What is expected ->
Rewrite the data starting at the line that contains "pose: elev=307.0 azim=151.6" and ending at the line that contains "Dot at: (223, 274)", both included, as a Markdown table with the columns Row and Text. Number each line in Row and omit blank lines.

Data supplied ->
#####
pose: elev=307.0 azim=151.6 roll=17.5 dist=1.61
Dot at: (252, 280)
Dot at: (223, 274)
#####
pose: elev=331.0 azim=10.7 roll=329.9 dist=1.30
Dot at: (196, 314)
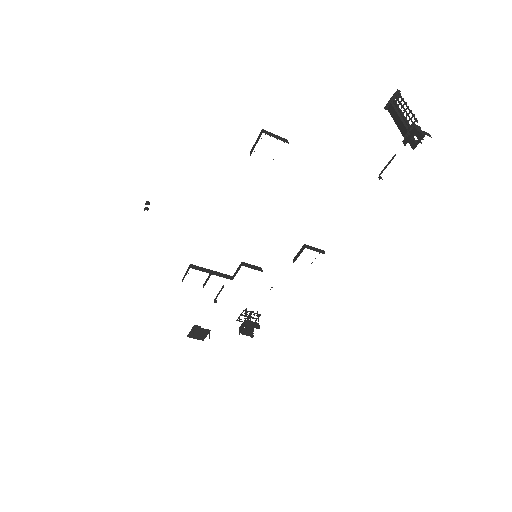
#####
Task result ->
| Row | Text |
|---|---|
| 1 | pose: elev=307.0 azim=151.6 roll=17.5 dist=1.61 |
| 2 | Dot at: (252, 280) |
| 3 | Dot at: (223, 274) |